_Excerpt provided:_
------------

Phase I study of nivolumab combined with IFN-β for patients with advanced melanoma

The efficacy of nivolumab is greater than that of other anti-melanoma drugs, so nivolumab-based combined therapies that enhance anti-tumor immune responses in patients with metastatic melanoma are of great interest to dermato-oncologists. As we have previously reported, IFN-β enhances the anti-tumor immune response of anti-PD-1 antibodies against B16F10 melanoma in vivo. To explore the potential of this property of IFN-β as part of a combination therapy for the treatment of metastatic melanoma patients, we performed a phase 1 trial, using a traditional rule-based 3 + 3 design, on patients with advanced melanoma. The nivolumab dose was fixed at 2 mg/kg, every 3 weeks. IFN-β was administered to three groups at doses of 1 million, 2 million, and 3 million units, respectively. Dose-limiting toxicities were defined as any grade 3-5 adverse events occurring between day 0 and day 42 that might possibly be related to nivolumab and IFN-β. Of the nine patients who received this combined therapy, none experienced doselimiting toxicities, and all completed the treatment phase of the study. Patient follow-up continued for 6 months following the final treatment. There were two complete responses (22%) and one partial response (11%), all of which occurred in patients who had received monthly IFN-β immediately prior to the study. In this study, we determined the safe dose of IFN-β, when combined with nivolumab, to be 3 million units. To determine the efficacy of this combination therapy, further phase II trials are required.

------------

_Source information:_
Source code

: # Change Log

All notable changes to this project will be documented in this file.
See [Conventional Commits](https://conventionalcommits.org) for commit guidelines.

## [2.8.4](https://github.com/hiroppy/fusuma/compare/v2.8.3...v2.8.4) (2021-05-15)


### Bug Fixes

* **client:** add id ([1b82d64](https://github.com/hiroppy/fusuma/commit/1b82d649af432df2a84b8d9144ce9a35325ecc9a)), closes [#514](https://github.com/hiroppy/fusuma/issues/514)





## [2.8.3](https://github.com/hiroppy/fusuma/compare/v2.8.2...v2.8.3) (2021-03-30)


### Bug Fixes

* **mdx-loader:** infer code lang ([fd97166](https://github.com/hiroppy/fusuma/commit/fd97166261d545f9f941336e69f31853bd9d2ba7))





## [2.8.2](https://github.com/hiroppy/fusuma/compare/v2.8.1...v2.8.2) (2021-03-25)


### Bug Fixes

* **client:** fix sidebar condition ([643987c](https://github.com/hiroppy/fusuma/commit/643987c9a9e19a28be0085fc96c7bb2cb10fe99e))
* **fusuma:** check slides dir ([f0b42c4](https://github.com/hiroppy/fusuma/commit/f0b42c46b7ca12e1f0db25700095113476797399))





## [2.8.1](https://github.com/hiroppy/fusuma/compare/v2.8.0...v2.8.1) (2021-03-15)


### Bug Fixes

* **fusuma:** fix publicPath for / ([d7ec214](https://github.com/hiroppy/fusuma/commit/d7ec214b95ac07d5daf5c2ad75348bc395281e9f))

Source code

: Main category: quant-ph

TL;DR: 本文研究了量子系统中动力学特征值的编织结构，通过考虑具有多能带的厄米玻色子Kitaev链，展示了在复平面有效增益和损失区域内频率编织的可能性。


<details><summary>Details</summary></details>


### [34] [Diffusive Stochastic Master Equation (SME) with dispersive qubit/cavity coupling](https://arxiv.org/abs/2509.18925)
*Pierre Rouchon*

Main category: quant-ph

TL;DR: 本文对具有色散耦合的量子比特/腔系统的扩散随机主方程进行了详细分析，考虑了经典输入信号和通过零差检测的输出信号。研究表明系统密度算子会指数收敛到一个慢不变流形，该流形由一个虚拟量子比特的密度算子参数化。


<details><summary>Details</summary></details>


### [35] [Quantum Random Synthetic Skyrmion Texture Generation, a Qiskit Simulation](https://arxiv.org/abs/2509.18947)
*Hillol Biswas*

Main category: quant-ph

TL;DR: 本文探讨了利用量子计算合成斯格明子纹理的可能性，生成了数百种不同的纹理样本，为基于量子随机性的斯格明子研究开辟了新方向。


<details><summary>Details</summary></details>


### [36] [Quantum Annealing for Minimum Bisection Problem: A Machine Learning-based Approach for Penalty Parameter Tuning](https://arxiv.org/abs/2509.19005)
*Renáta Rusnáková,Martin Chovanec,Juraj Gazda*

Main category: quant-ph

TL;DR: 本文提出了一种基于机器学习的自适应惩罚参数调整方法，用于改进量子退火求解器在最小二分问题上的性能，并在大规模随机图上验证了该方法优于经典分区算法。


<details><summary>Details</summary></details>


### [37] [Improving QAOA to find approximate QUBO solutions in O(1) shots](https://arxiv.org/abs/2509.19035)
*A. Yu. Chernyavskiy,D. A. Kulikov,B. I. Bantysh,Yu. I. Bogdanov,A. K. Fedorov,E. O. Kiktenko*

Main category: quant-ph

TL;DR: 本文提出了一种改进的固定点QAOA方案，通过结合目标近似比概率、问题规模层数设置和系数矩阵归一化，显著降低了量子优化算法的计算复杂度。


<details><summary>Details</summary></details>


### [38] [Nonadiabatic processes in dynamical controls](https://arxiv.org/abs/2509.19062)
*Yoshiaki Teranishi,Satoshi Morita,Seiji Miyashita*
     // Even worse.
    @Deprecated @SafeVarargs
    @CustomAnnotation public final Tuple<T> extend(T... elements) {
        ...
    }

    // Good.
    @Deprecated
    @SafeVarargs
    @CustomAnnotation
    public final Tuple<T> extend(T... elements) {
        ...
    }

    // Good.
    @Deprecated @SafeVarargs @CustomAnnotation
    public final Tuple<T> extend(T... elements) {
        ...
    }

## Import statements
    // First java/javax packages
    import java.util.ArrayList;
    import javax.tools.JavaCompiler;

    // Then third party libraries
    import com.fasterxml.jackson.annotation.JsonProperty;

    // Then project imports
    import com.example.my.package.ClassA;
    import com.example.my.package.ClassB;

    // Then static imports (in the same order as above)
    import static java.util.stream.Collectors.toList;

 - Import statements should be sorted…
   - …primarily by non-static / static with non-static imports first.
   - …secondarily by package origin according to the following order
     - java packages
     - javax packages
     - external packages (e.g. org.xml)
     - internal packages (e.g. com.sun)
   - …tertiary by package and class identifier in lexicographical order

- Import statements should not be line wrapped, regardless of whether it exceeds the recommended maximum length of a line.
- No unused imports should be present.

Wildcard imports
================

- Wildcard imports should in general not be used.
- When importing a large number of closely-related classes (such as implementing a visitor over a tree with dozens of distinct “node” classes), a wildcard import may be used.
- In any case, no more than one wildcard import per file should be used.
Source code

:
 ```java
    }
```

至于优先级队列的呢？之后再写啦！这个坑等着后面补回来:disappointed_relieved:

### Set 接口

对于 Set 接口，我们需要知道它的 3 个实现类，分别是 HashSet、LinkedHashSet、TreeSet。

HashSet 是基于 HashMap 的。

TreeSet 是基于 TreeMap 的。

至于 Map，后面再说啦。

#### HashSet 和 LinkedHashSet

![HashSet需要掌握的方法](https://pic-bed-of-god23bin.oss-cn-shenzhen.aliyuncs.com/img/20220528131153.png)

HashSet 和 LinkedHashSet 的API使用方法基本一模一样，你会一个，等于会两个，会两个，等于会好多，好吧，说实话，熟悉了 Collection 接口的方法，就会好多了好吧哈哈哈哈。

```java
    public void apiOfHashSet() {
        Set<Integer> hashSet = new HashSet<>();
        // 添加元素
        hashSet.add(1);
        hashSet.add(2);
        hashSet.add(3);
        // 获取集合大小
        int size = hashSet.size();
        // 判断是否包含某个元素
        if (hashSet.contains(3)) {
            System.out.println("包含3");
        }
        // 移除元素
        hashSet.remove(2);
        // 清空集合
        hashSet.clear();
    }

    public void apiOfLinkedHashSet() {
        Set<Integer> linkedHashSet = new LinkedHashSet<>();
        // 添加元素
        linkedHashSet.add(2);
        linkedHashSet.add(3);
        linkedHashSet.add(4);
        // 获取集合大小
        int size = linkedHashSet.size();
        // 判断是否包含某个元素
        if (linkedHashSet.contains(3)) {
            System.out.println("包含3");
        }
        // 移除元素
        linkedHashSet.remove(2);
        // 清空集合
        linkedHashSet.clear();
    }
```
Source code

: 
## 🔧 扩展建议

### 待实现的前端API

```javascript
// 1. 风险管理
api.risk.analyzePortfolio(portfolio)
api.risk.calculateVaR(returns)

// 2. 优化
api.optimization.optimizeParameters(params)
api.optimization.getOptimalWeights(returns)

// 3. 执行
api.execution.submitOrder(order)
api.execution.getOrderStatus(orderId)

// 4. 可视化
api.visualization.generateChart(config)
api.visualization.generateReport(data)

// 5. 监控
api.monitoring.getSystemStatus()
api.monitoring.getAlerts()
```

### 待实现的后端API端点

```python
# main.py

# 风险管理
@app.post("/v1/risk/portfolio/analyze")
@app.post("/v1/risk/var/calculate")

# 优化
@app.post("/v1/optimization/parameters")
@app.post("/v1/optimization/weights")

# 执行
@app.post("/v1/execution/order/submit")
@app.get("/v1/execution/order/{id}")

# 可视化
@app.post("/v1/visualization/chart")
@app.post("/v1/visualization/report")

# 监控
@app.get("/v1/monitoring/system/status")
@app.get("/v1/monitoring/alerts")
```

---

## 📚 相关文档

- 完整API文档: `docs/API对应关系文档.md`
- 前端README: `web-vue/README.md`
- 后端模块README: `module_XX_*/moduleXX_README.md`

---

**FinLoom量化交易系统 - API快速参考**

------------

_Problem description:_
In the phase I study of nivolumab with IFN-β, what dose of IFN-β was determined to be safe when combined with nivolumab? The data shown here are separate from the text.

_Answer space:_
3 million units.